Colloquia
Tilmann Glimm Abstract
CAM COLLOQUIUM
“Three-Dimensional Turing Patterns: Stability, Implications in Biological Modeling and Equilibrium Concentration Surfaces”
Tilmann Glimm
Western Washington University
Thursday September 14, 2006
4:30PM in 129 Hayes-Healy Centerl
*TEA – 3:30PM in Math Lounge – 257 Hayes-Healy*
Abstract:
Turing patterns are structures that can form spontaneously in systems of reacting and diffusing chemicals. Since the 1950s, when Alain Turing first put forth the theoretical considerations, there has been a vast amount of literature on the subject. Interestingly however, most simulations have been done in two spatial dimensions.
We consider some aspects of three dimensional Turing patterns. We first study the stability of Turing patterns in an n-dimensional cube for n>1. Generalizing a classical result of Ermentrout about spots and stripes in two dimensions, it is shown that under appropriate assumptions only sheet-like or nodule-like structures can be stable in an n-dimensional cube. The stability results are applied to a model of skeletal pattern formation in the vertebrate limb.
We then investigate the isoconcentration surfaces corresponding to the equilibrium concentration of the reaction kinetics in Turing patterns. We call these surfaces equilibrium concentration surfaces (EC surfaces). They are the interfaces between the regions of "high" and "low" concentrations. EC surfaces have been investigated numerically before. Remarkably, they are often very well approximated by certain minimal surfaces.
We give alternate characterizations of EC surfaces by means of two variational principles, one of them being that they are optimal for diffusive transport. Several examples of EC surfaces are considered.

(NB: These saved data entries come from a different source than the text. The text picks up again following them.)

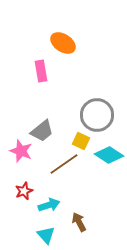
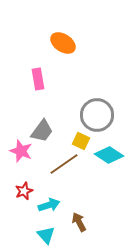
pink rectangle: moved 3 px left, 8 px down
gray trapezoid: rotated 15 degrees counterclockwise
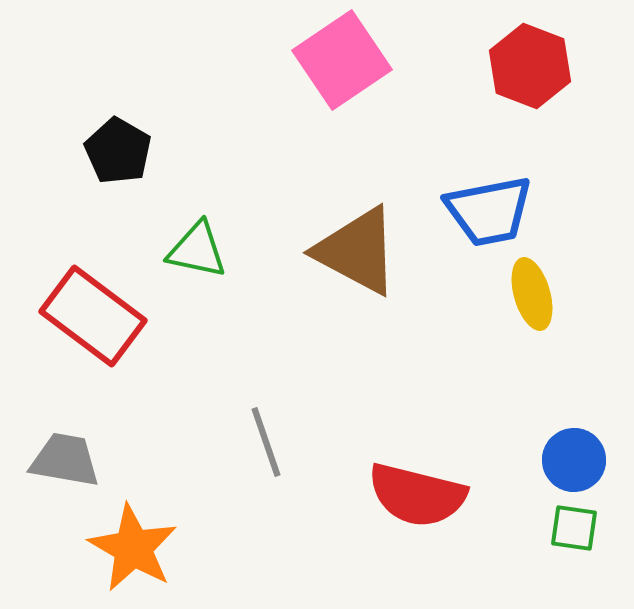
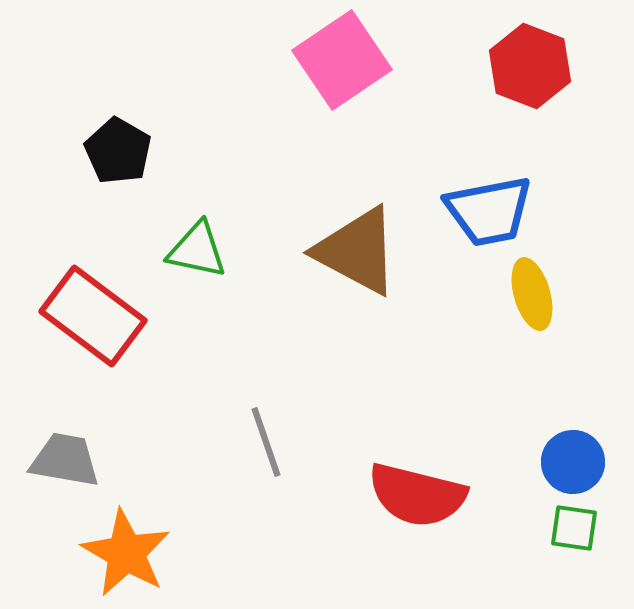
blue circle: moved 1 px left, 2 px down
orange star: moved 7 px left, 5 px down
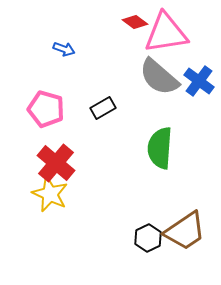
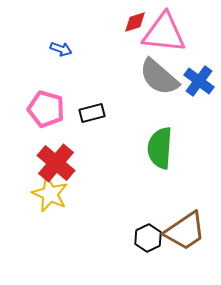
red diamond: rotated 55 degrees counterclockwise
pink triangle: moved 2 px left; rotated 15 degrees clockwise
blue arrow: moved 3 px left
black rectangle: moved 11 px left, 5 px down; rotated 15 degrees clockwise
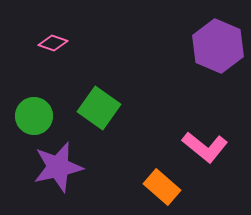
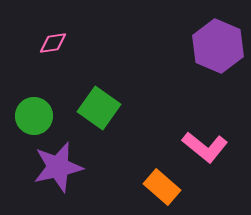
pink diamond: rotated 28 degrees counterclockwise
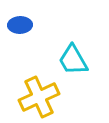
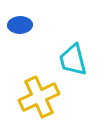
cyan trapezoid: rotated 16 degrees clockwise
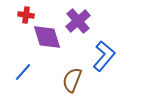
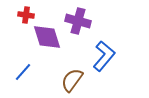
purple cross: rotated 35 degrees counterclockwise
brown semicircle: rotated 15 degrees clockwise
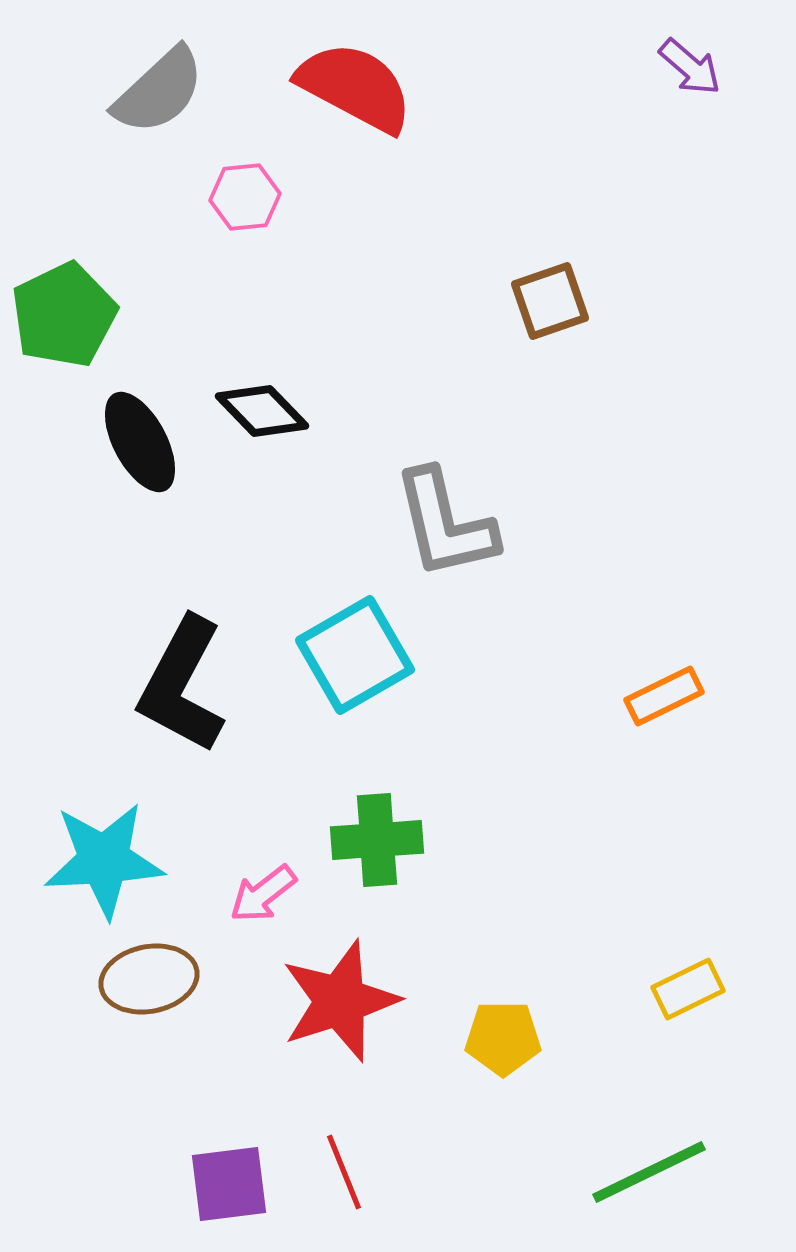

We anticipate that these results may also be useful for the study of three dimensional biological structures, for example biological membranes, or skeletal patterns in Echinoidea, where periodic surfaces resembling for instance Schwarz' P-surface have been reported.
Parts of this talk are based on joint work with M. Alber (Notre Dame), H.G.E. Hentschel (Emory) and B. Kazmierczak (IFTR, Warsaw).